Here’s how the matching works for a 6 year Air Force captain (O-3):
- $5540 monthly base pay, or $66480 annual
- 1% agency automatic contribution = $664.80 annual contribution
- Servicemember contributes 5% = $3324
- DoD matches 4% = $2659.2
- Total contributed = $6648, or 10% of total annual base pay.
Continuation Pay – New Military Retention Bonuses
The continuation pay bonus is paid upon completion of 12 years of service, in exchange for a 4 year additional service commitment. The amount of the pay is 2.5 months of basic pay.
The continuation pay is an incentive for military servicemembers to stick around to least 16 years, usually past their initial enlistment or active duty service commitment (ADSC). Initial enlistments and ADSCs range between 2 years for new enlisted personnel and 10 years for Air Force pilots. Re-enlistments also range widely in length.

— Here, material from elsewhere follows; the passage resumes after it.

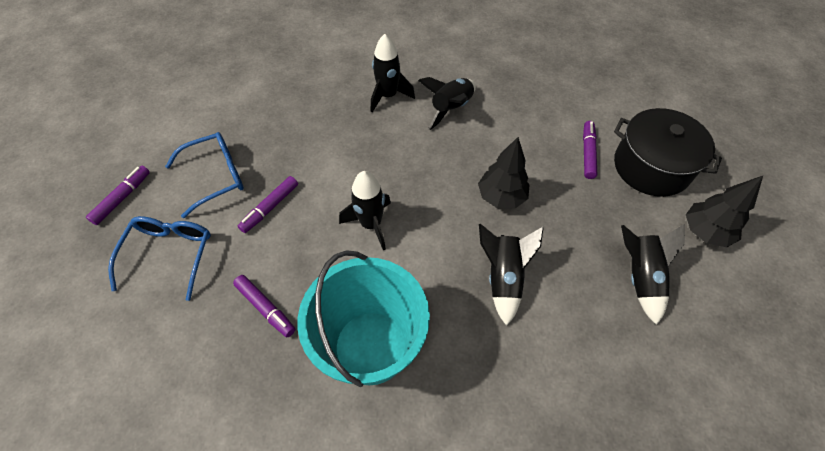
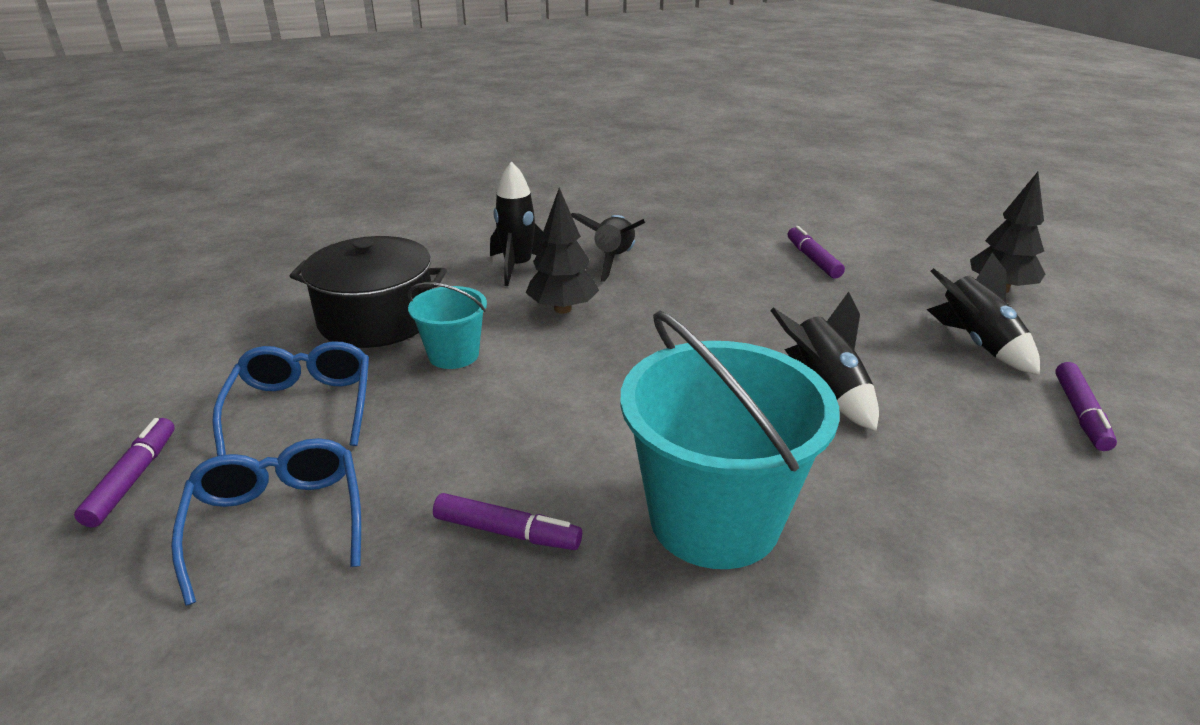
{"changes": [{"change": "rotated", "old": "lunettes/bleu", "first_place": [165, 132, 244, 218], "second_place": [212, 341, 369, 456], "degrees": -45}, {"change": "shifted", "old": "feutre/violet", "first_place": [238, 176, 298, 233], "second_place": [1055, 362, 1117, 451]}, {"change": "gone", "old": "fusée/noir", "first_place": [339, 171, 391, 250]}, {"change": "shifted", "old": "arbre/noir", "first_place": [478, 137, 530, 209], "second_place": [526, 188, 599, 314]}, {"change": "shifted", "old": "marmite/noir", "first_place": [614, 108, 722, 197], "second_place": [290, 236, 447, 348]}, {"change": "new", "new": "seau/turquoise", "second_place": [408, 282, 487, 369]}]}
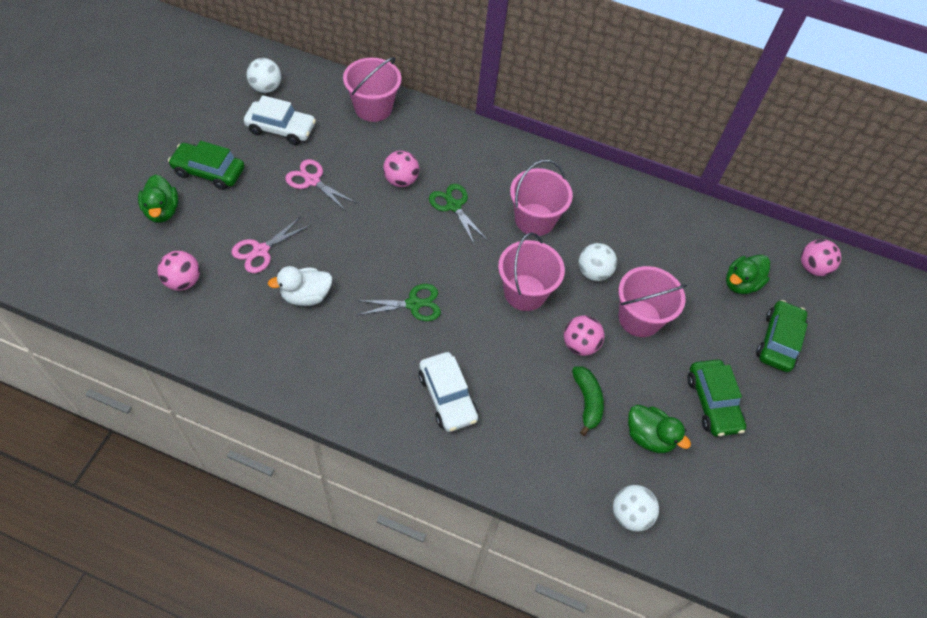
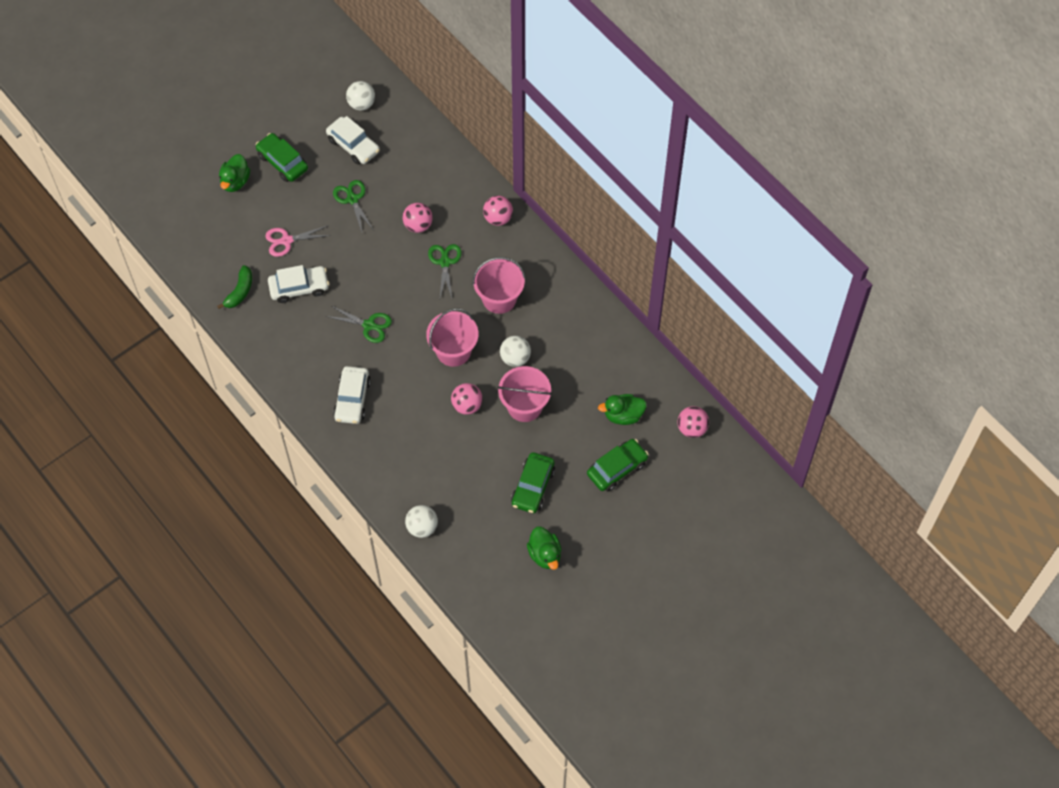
{"changes": [{"change": "shifted", "old": "balle/rose", "first_place": [157, 251, 200, 291], "second_place": [483, 196, 513, 226]}, {"change": "swapped", "old": "canard/blanc", "new": "voiture/blanc", "first_place": [268, 266, 332, 306], "second_place": [268, 265, 329, 303]}, {"change": "repainted", "old": "ciseaux/rose", "new": "ciseaux/vert", "first_place": [285, 159, 356, 211], "second_place": [333, 180, 374, 235]}, {"change": "gone", "old": "seau/rose", "first_place": [343, 57, 401, 122]}, {"change": "shifted", "old": "banane/vert", "first_place": [572, 367, 604, 436], "second_place": [217, 265, 252, 309]}, {"change": "shifted", "old": "canard/vert", "first_place": [628, 405, 691, 453], "second_place": [527, 527, 562, 570]}]}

In the current system, there is no retirement advantage to staying another year, other than re-enlistment bonuses and pay raises. Now with the new continuation pay benefit, there’s a monetary incentive to stick around past your initial service commitment but not necessarily until the 20 year point.

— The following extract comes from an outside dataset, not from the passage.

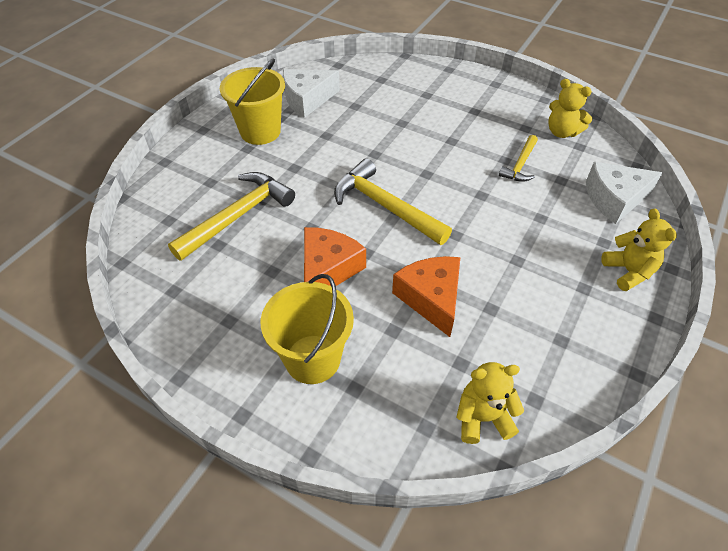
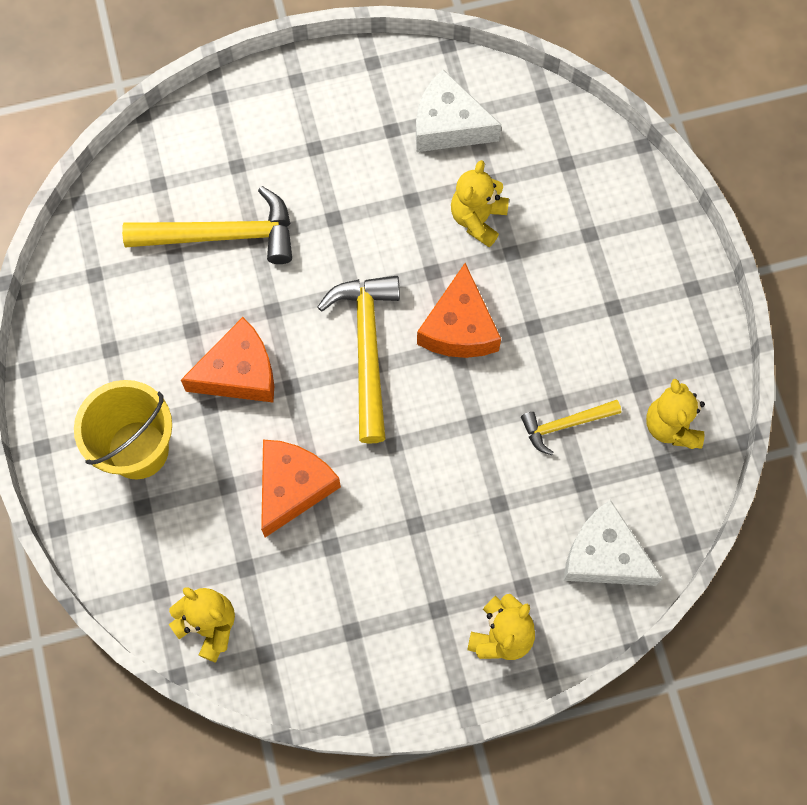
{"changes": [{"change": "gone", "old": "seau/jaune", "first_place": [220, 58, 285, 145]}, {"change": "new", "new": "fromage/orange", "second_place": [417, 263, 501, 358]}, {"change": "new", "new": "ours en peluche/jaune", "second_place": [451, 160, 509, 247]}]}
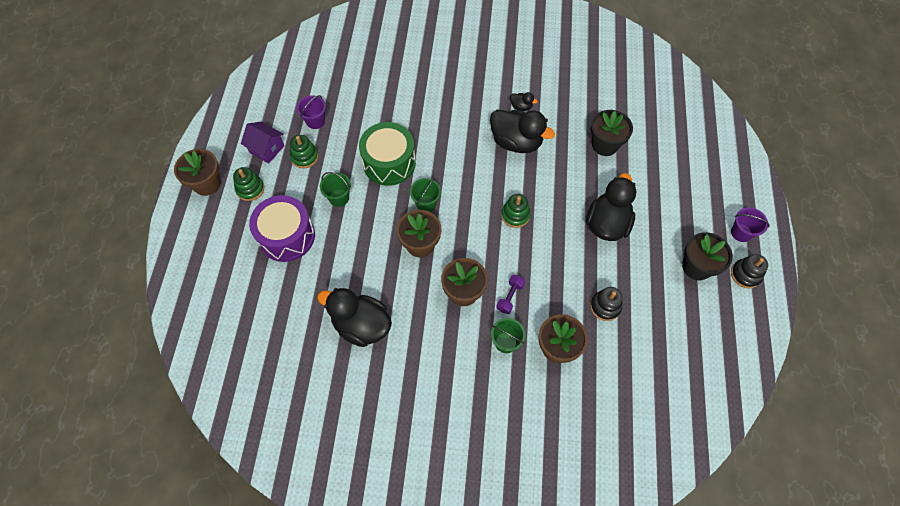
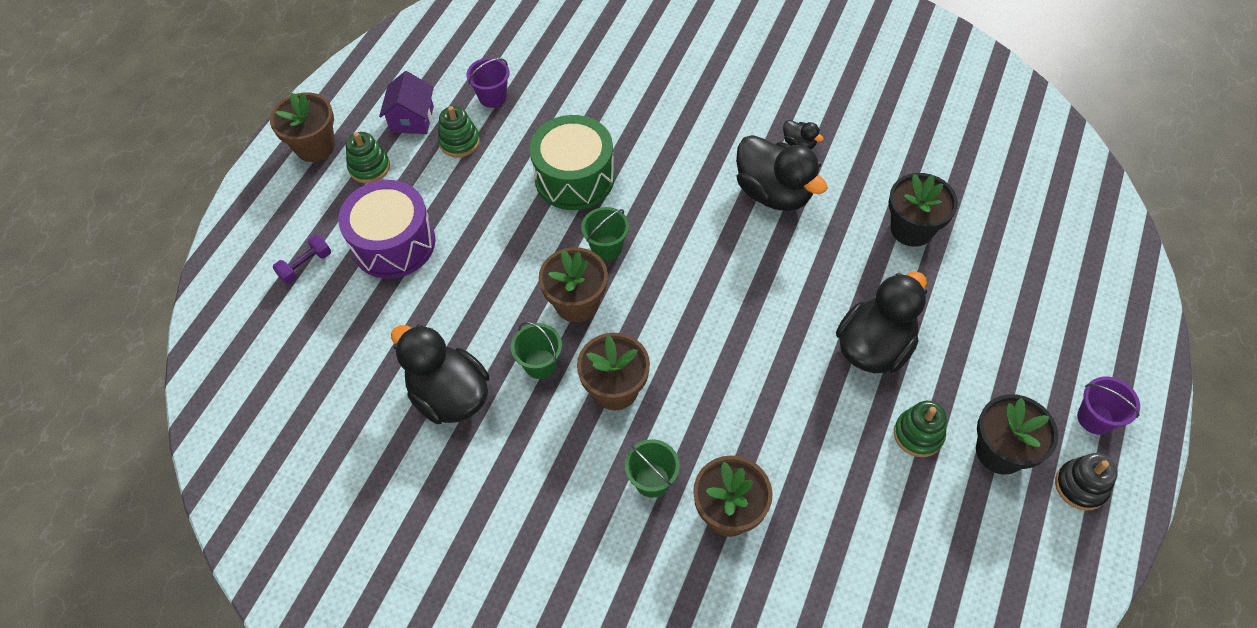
{"changes": [{"change": "rotated", "old": "maison/violet", "first_place": [241, 122, 284, 164], "second_place": [379, 71, 434, 134], "degrees": 45}, {"change": "shifted", "old": "seau/vert", "first_place": [320, 172, 351, 207], "second_place": [511, 322, 562, 379]}, {"change": "shifted", "old": "haltère/violet", "first_place": [496, 275, 525, 314], "second_place": [273, 235, 331, 284]}, {"change": "shifted", "old": "jouet à empiler/vert", "first_place": [501, 194, 531, 228], "second_place": [894, 401, 947, 457]}, {"change": "gone", "old": "jouet à empiler/noir", "first_place": [590, 287, 623, 321]}]}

For a 12 year Army or Air Force major or Navy lieutenant commander (O-4), the value of this bonus pay in 2016 would be $17702.50. For a 12 year E-4 or E-6, the value of the continuation pay would be between $8000-$9000.
The continuation pay will most likely be taxable, unless the servicemember is eligible for the combat zone tax exclusion (CZTE). Also, the smart servicemember will invest this pay immediately into their TSP. By adding this money to the TSP, you will significantly increase your retirement income.

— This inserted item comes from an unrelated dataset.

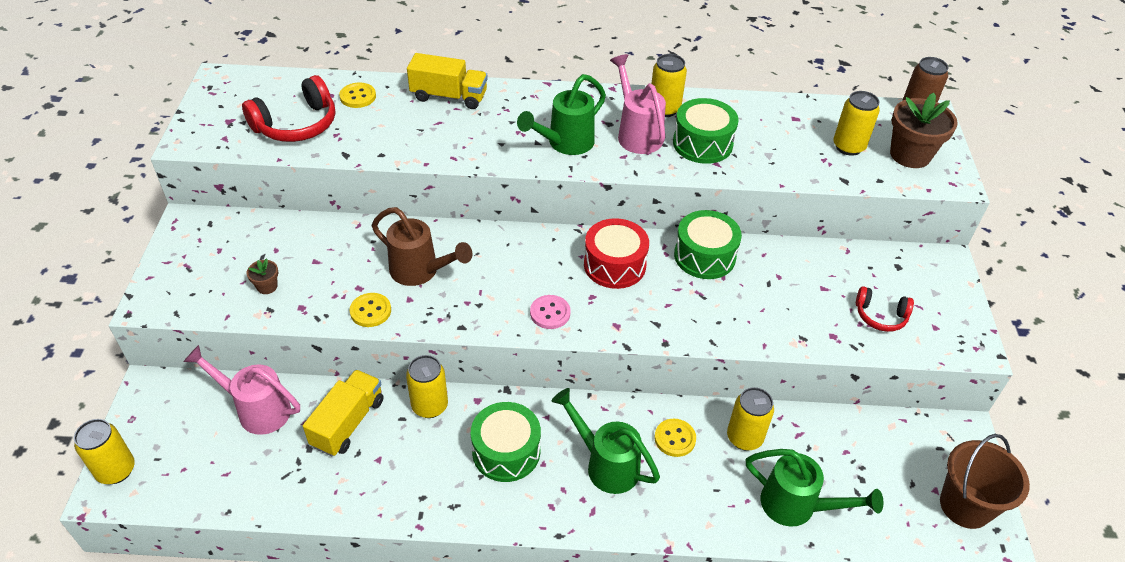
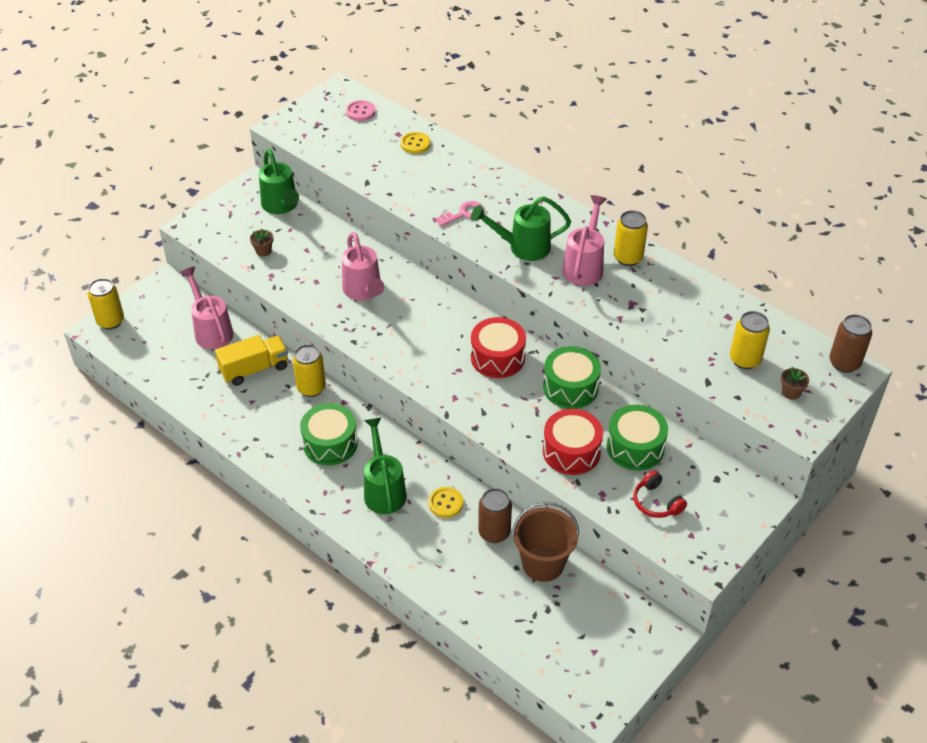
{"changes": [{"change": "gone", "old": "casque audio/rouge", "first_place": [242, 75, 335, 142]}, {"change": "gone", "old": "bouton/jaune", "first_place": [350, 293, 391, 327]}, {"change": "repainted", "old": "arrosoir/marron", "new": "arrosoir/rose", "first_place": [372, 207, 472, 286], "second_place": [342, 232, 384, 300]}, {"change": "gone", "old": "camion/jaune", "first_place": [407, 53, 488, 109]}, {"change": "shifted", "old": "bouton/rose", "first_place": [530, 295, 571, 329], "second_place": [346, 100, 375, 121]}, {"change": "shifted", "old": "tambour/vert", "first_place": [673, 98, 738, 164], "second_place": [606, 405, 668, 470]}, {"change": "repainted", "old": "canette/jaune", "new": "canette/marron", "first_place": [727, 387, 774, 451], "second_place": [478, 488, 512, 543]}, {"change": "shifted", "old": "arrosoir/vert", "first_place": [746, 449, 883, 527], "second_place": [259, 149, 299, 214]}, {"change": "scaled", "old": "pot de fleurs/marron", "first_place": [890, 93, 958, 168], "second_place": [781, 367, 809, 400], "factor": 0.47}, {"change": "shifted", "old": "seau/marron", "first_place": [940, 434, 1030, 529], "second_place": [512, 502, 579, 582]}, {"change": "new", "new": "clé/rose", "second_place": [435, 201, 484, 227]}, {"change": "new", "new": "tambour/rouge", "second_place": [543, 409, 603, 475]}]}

So, is the new military retirement a good deal?
I believe that while the 20 year, 50% of base pay pension is a fantastically good deal for military servicemembers, the new plan offers many opportunities for the smart investing servicemember. If the match is utilized to it’s full potential, the difference between the new plan and the old plan shrinks substantially.
However, the new plan does rely much more on the servicemember to invest smartly over the course of their career, in a properly diversified portfolio with enough equities to provide a decent (6%+) return. Just sticking with the G Fund is the wrong approach to maximizing your returns over the lifetime of your investments.
Personally, I will be signing up for the new plan. I believe the uncertainty of staying for 20 years and the additional benefits (TSP matching and continuation pay) are worth sacrificing a potential 20% cut in pension pay.
Remember, only 17% of the total force sticks around for a full 20+ years. At 6 years in, there’s no guarantee that I’ll be able to stay in for the full 20, whether it’s for family, personal, or professional reasons. The flexibility the new plan offers makes it worth it to me to sacrifice 20% of a pension I will probably never receive.
So, if you’re eligible, are you going to opt in to the new plan? Or will you stick with the old plan and aim for 20 years of service?